Electromagnetically actuatable valves are used in various areas of technology. For example, such valves are necessary for the operation of modern braking systems, hydraulic camshaft adjusting devices or automatic transmissions in motor vehicles. The armature of an electromagnetic actuating device necessary for mechanically actuating the setting piston of such a valve is in this instance, for example, axially movably mounted in an armature guide tube. Alternatively, it is known to provide the armature radially outside with sliding rings and to axially movably situate the armature within a guide cylinder.
The publication WO 2010/009 966 A1 describes an electromagnetic actuating device for a hydraulic control valve of a camshaft adjusting device. This adjusting device has an armature and a first and a second magnet yoke, each of which has a cup-shaped geometry. The first and the second magnet yoke are situated one after the other and in such a way that their open ends face each other. In this instance, the two magnet yokes keep an axial distance to each other so that a ring-shaped air gap is formed between the magnet yokes. Moreover, the two magnet yokes radially inside delimit at least one armature chamber in which the armature is accommodated in an axially movable manner. At a first axial end section of the cylindrical armature facing the first magnet yoke, an axially projecting stop sleeve is inserted into a centric through-hole of the armature, with the aid of which an axial adhesion of the armature to the first magnet yoke is preventable. With the aid of a sliding ring accommodated in a ring groove of the armature, the first axial end section of the armature is radially mounted at an inner circumferential surface of the first magnet yoke. In a second end section of the cylindrical armature directed away from the first end section, a plunger is attached in a through-hole. This plunger is axially movably accommodated in a sliding sleeve and by its free end acts upon an actuator piston of the hydraulic control valve. The sliding sleeve is attached in a coaxial hole within the base of the second cup-shaped magnet yoke. As a result, the armature is axially on both sides radially mounted in the armature chamber.
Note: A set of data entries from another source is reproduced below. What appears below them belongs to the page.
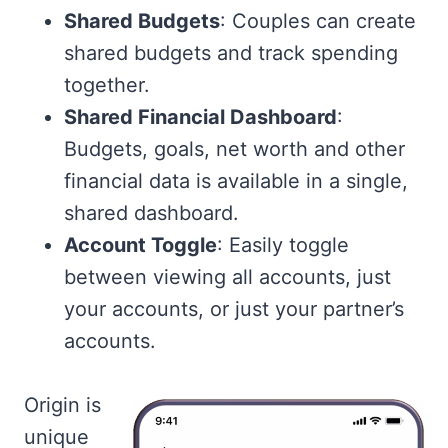
Shared Budgets
: Couples can create
shared budgets and track spending
together.
Shared Financial Dashboard
:
Budgets, goals, net worth and other
financial data is available in a single,
shared dashboard.
Account Toggle
: Easily toggle
between viewing all accounts, just
your accounts, or just your partner’s
accounts.
Origin is
unique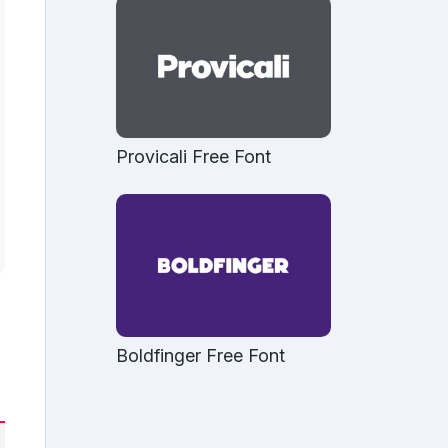
Provicali Free Font
Boldfinger Free Font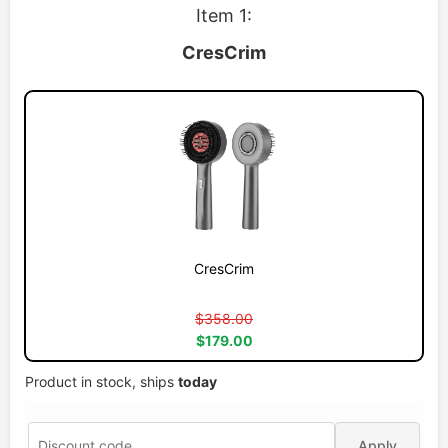
Item 1:
CresCrim
CresCrim
$358.00
$179.00
Product in stock, ships
today
Apply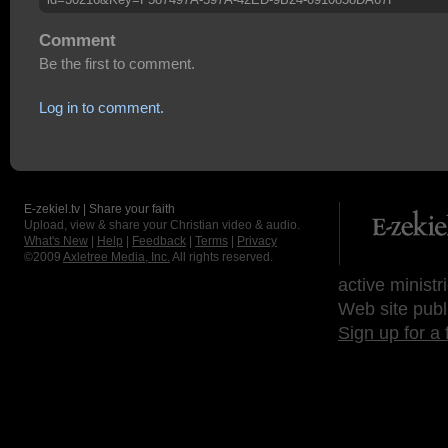
Comment
Be the first to comment.
Log in to comment.
E-zekiel.tv | Share your faith
Upload, view & share your Christian video & audio.
What's New
|
Help
|
Feedback
|
Terms
|
Privacy
©2009
Axletree Media, Inc.
All rights reserved.
active ministr
Web site publ
Sign up for a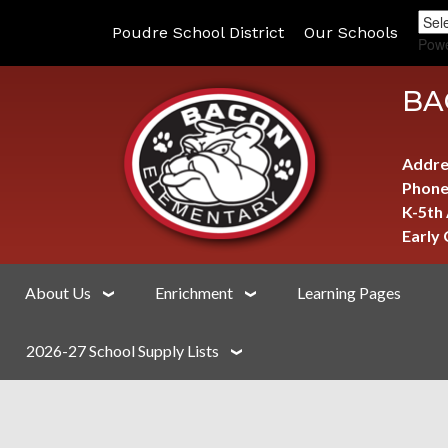
Poudre School District
Our Schools
Pow
BA
Addre
Phone
K-5th
Early
About Us
Enrichment
Learning Pages
2026-27 School Supply Lists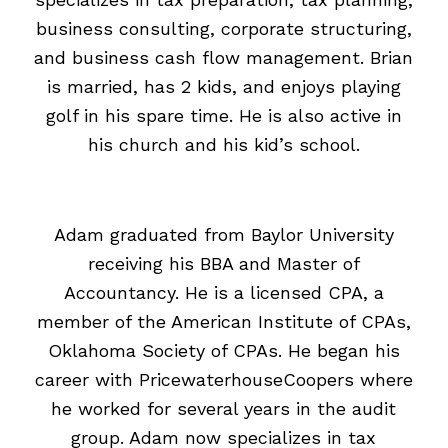
business consulting, corporate structuring,
and business cash flow management. Brian
is married, has 2 kids, and enjoys playing
golf in his spare time. He is also active in
his church and his kid’s school.
Adam graduated from Baylor University
receiving his BBA and Master of
Accountancy. He is a licensed CPA, a
member of the American Institute of CPAs,
Oklahoma Society of CPAs. He began his
career with PricewaterhouseCoopers where
he worked for several years in the audit
group. Adam now specializes in tax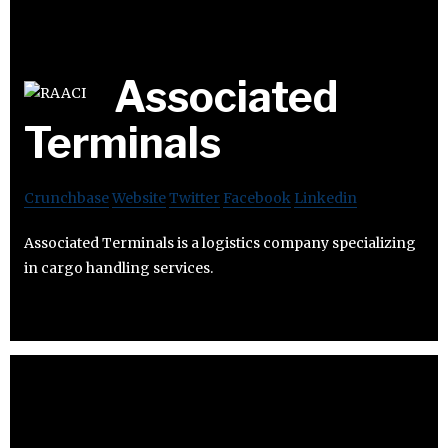
Associated
Terminals
Crunchbase
Website
Twitter
Facebook
Linkedin
Associated Terminals is a logistics company specializing
in cargo handling services.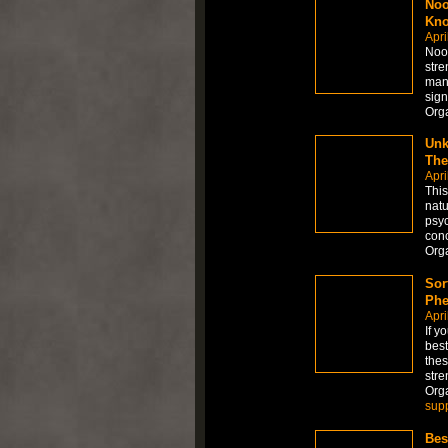
Noo
Kno
Apri
Noot
stre
mand
sign
Org
Unk
The
Apri
This
natu
psyc
conc
Org
Sor
Phe
Apri
If y
best
thes
stre
Org
sup
Bes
Even though this electromagnetic actuating device is quite advantageously constructed, it still has the disadvantage that, in order to prevent the axial adhesion of the armature to the base of the first cup-shaped magnet yoke, a stop sleeve is attached at the armature and a sliding ring is situated in a ring groove of the armature for radially mounting the armature in the armature chamber. Moreover, the sliding ring causes an enlargement of the necessary radial installation space of the actuating device, and the sliding ring may have disadvantageous production-related dimensional deviations. Furthermore, the sliding ring enlarges a comparably large radial, parasitic air gap within the electromagnetic actuating device.